L’hypothèque agricole pourrait bientôt faire l’objet d’un acte sous-seing privé

Principal moyen pour les agriculteurs pour obtenir des financements, l’hypothèque est soumise à  une procédure compliquée. Le montant des frais relatifs à  l’hypothèque est souvent plus élevé que celui du prêt demandé. Les notaires estiment qu’un acte sous-seing privé ne protège ni la banque ni l’agriculteur.

«L’héritage complexe du foncier au Maroc […] fait des terres agricoles un marché peu actif, soumis à une grande pression foncière que reflète l’étendue du problème de l’indivision». Tel est le constat net et concis de la Banque mondiale sur la législation foncière au Maroc. Cette étude publiée en 2011 pointe du doigt la législation composite du droit immobilier marocain, notamment dans les terres rurales. L’encadrement juridique de leur immatriculation pose un problème pratique aux agriculteurs soucieux d’avoir des financements que seule la garantie de leurs terres peut permettre.

L’hypothèque doit faire l’objet, au titre de l’article 4 du code des droits réels, d’un acte authentique ou à date certaine rédigé par un avocat agréé près la Cour de cassation. Sauf que cette procédure fixée pour toutes les transactions foncières pose un problème spécifique au niveau des terres agricoles. Rachid Roubkane, président du groupe PPS au Parlement, indique que «l’application de cette contrainte aux hypothèques portant sur les terres agricoles réduit la possibilité aux agriculteurs d’obtenir des financements par la lourde procédure que l’acte authentique impose». Exclure l’hypothèque agricole du champ d’application de l’acte authentique est une «urgence», selon le parlementaire.

C’est la raison pour laquelle le parti a préparé une proposition de loi pour amender le code des droits réels. Discutée lors des travaux de la Commission justice, législation et droits de l’homme, le 5 mars 2014, la proposition de loi a finalement été adoptée, et passera un test oral lors de la prochaine session parlementaire. Le texte considère que les «frais de déplacement et les frais de notaire, d’avocat ou du adoul imposés aux agriculteurs sont importants, alors que les prêts pour lesquels ces hypothèques sont contractées ne dépassent généralement pas les 10 000 DH».

Ces barrières sont d’autant plus accentuées dans un domaine où les territoires immatriculés sont encore rares. L’organisation complexe des terres rurales est un défi permanent pour la conservation foncière autant que pour les praticiens appelés à intervenir dans ce mécanisme : éclatement des propriétés, litiges et régimes coutumiers coexistant avec des régimes de droit civil… Malgré le lancement de l’immatriculation gratuite des territoires ruraux, la dualité du système foncier marocain demeure tout de même présente.

Le système foncier marocain rend difficile la monétisation du patrimoine

En effet, comme d’ailleurs les autres pays du Maghreb, le Maroc a connu la séquence coutume/loi musulmane/loi positive moderne.
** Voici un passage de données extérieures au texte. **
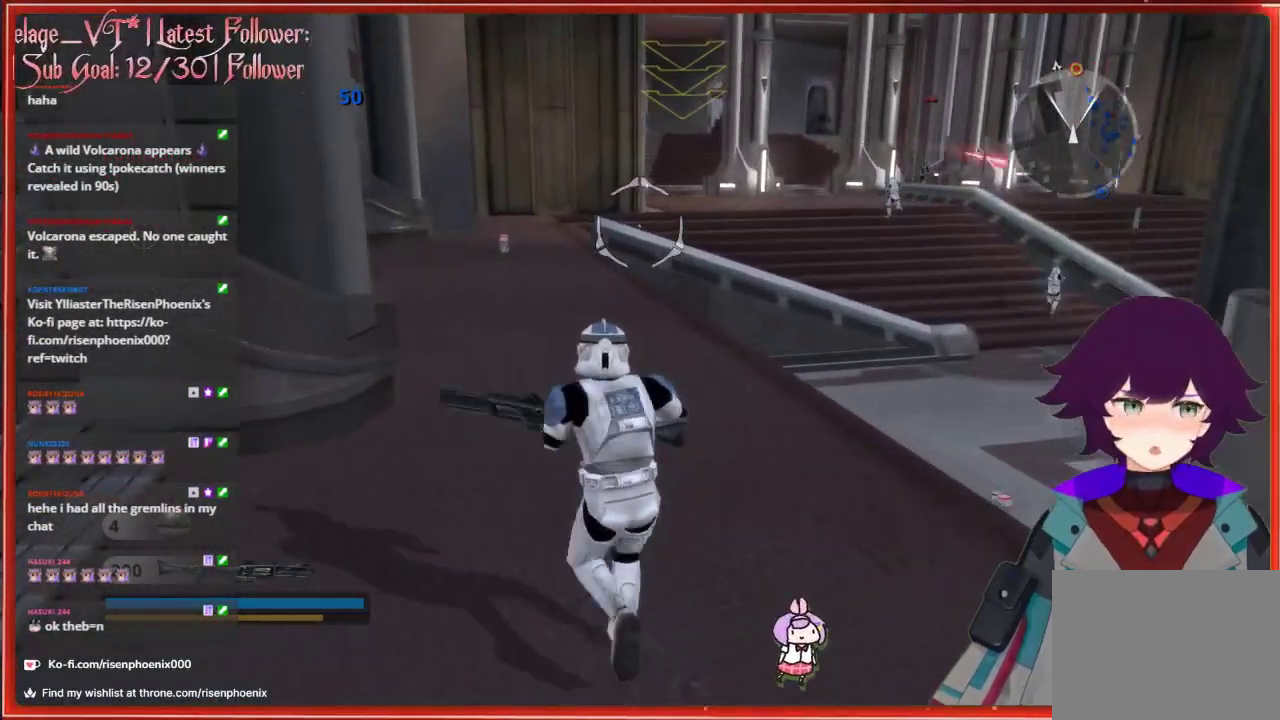
{"buttons": [], "left_stick": "up", "right_stick": "center", "events": []}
Cependant, ces sources socio-juridiques du droit actuel ne sont pas restées séparées et se sont articulées dans un ensemble complexe dans lequel la part de chacune ne peut pas toujours être isolée. Il s’en suit donc un ensemble diversifié au sein duquel s’articulent les coutumes d’origine préislamique, la loi foncière musulmane, et la législation coloniale et post-coloniale. Cet imbroglio pensé et théorisé par l’anthropologie rurale de Paul Pascon en 1976 est toujours d’actualité. Abdeslam Bensaid, président de l’ordre des écrivains publics, pointe du doigt «la politique étatique d’intégration des terres “Melk” sous l’égide du droit foncier positif». Il milite pour «la réglementation des mécanismes du droit foncier coutumier, avec des professions qui lui sont propres»… Si le but de l’Agence nationale de la conservation foncière, du cadastre et de la cartographie est d’immatriculer l’ensemble, la difficulté de «monétiser» le patrimoine se frotte à la dure réalité du système foncier marocain.

On l’aura deviné, les notaires qui militent pour l’acte authentique se méfient d’une telle réforme. Amine Zniber, président du Conseil régional de Rabat, déclare même que cet amendement est «une erreur». Il s’explique: «L’acte sous-seing privé ne donne aucune garantie à la banque, et aucune protection à l’agriculteur. La rareté des professionnels dans les zones rurales est un faux problème. Le vrai problème c’est le manque de sécurité juridique». Sa position s’expliquerait par le fait que les agriculteurs, au-delà d’un acte authentique, ont besoin d’«un professionnel pour assurer à la fois le conseil et le suivi des affaires».